### [WHAT IS EXPECTED]
Transcribe the lines of the material below, starting with the first line of the material and continuing through the line that contains "ορεί να προσδιοριστεί αν". Leave the pictures out of your answer.

Source records:
---

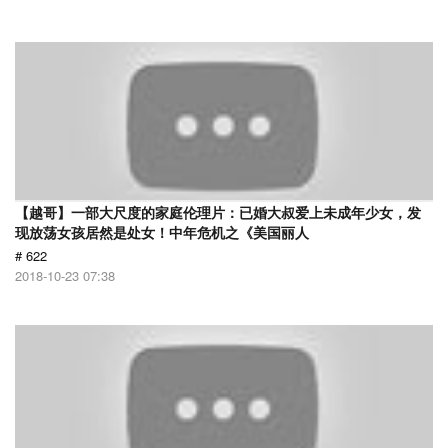
【越哥】一部大尺度的家庭伦理片：已婚大叔爱上未成年少女，发
现放荡女孩居然是处女！中年危机之《美国丽人
# 622
2018-10-23 07:38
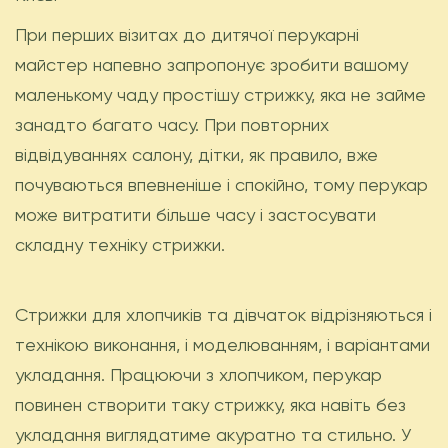
При перших візитах до дитячої перукарні
майстер напевно запропонує зробити вашому
маленькому чаду простішу стрижку, яка не займе
занадто багато часу. При повторних
відвідуваннях салону, дітки, як правило, вже
почуваються впевненіше і спокійно, тому перукар
може витратити більше часу і застосувати
складну техніку стрижки.
Стрижки для хлопчиків та дівчаток відрізняються і
технікою виконання, і моделюванням, і варіантами
укладання. Працюючи з хлопчиком, перукар
повинен створити таку стрижку, яка навіть без
укладання виглядатиме акуратно та стильно. У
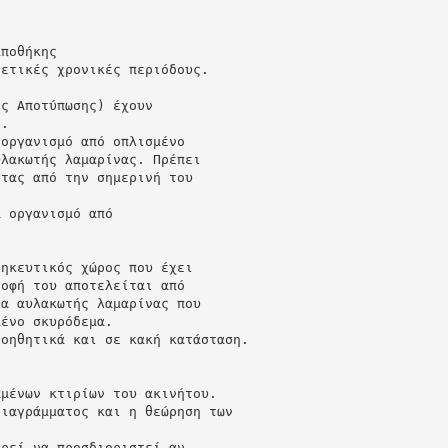
αποθήκης
ρετικές χρονικές περιόδους.
ής Αποτύπωσης) έχουν
0.
 οργανισμό από οπλισμένο
υλακωτής λαμαρίνας. Πρέπει
ντας από την σημερινή του
α οργανισμό από
θηκευτικός χώρος που έχει
ροφή του αποτελείται από
λα αυλακωτής λαμαρίνας που
μένο σκυρόδεμα.
βοηθητικά και σε κακή κατάσταση.
αμένων κτιρίων του ακινήτου.
διαγράμματος και η θεώρηση των
ορεί να προσδιοριστεί αν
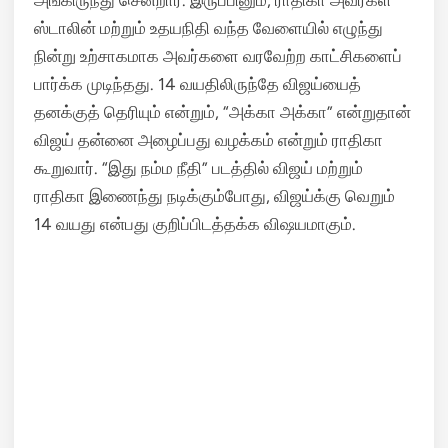
அங்கிருந்து சென்றார். இருப்பினும், ராதிகா அவர்கள்
ஸ்டாலின் மற்றும் உதயநிதி வந்த வேளையில் எழுந்து
நின்று உற்சாகமாக அவர்களை வரவேற்ற காட்சிகளைப்
பார்க்க முடிந்தது. 14 வயதிலிருந்தே விஜய்யைத்
தனக்குத் தெரியும் என்றும், “அக்கா அக்கா” என்றுதான்
விஜய் தன்னை அழைப்பது வழக்கம் என்றும் ராதிகா
கூறுவார். “இது நம்ம நீதி” படத்தில் விஜய் மற்றும்
ராதிகா இணைந்து நடிக்கும்போது, விஜய்க்கு வெறும்
14 வயது என்பது குறிப்பிடத்தக்க விஷயமாகும்.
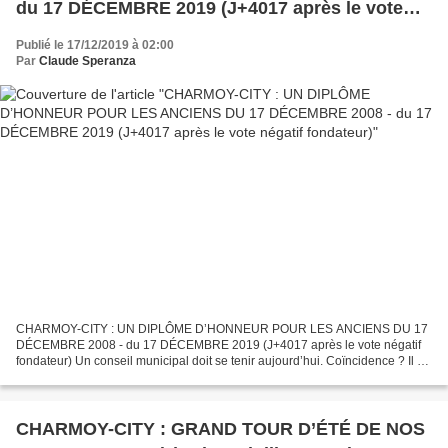
du 17 DÉCEMBRE 2019 (J+4017 après le vote
négatif fondateur)
Publié le 17/12/2019 à 02:00
Par
Claude Speranza
CHARMOY-CITY : UN DIPLÔME D’HONNEUR POUR LES ANCIENS DU 17
DÉCEMBRE 2008 - du 17 DÉCEMBRE 2019 (J+4017 après le vote négatif
fondateur) Un conseil municipal doit se tenir aujourd’hui. Coïncidence ? Il se
tient précisément à la date anniversaire du fameux...
CHARMOY-CITY : GRAND TOUR D’ÉTÉ DE NOS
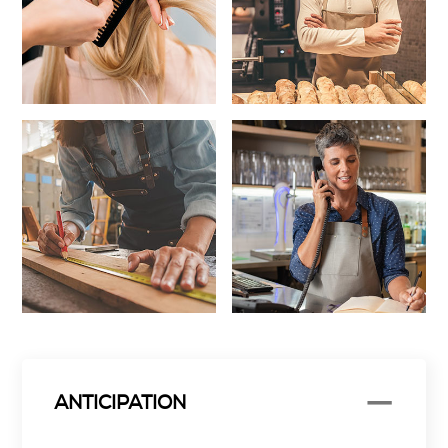
ANTICIPATION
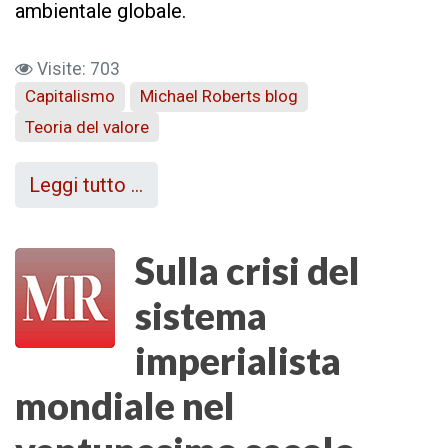
ambientale globale.
Visite: 703
Capitalismo
Michael Roberts blog
Teoria del valore
Leggi tutto …
Sulla crisi del
sistema
imperialista
mondiale nel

---

### [RESULT FOR THIS EXERCISE]
【越哥】一部大尺度的家庭伦理片：已婚大叔爱上未成年少女，发
现放荡女孩居然是处女！中年危机之《美国丽人
# 622
2018-10-23 07:38
При перших візитах до дитячої перукарні
майстер напевно запропонує зробити вашому
маленькому чаду простішу стрижку, яка не займе
занадто багато часу. При повторних
відвідуваннях салону, дітки, як правило, вже
почуваються впевненіше і спокійно, тому перукар
може витратити більше часу і застосувати
складну техніку стрижки.
Стрижки для хлопчиків та дівчаток відрізняються і
технікою виконання, і моделюванням, і варіантами
укладання. Працюючи з хлопчиком, перукар
повинен створити таку стрижку, яка навіть без
укладання виглядатиме акуратно та стильно. У
αποθήκης
ρετικές χρονικές περιόδους.
ής Αποτύπωσης) έχουν
0.
 οργανισμό από οπλισμένο
υλακωτής λαμαρίνας. Πρέπει
ντας από την σημερινή του
α οργανισμό από
θηκευτικός χώρος που έχει
ροφή του αποτελείται από
λα αυλακωτής λαμαρίνας που
μένο σκυρόδεμα.
βοηθητικά και σε κακή κατάσταση.
αμένων κτιρίων του ακινήτου.
διαγράμματος και η θεώρηση των
ορεί να προσδιοριστεί αν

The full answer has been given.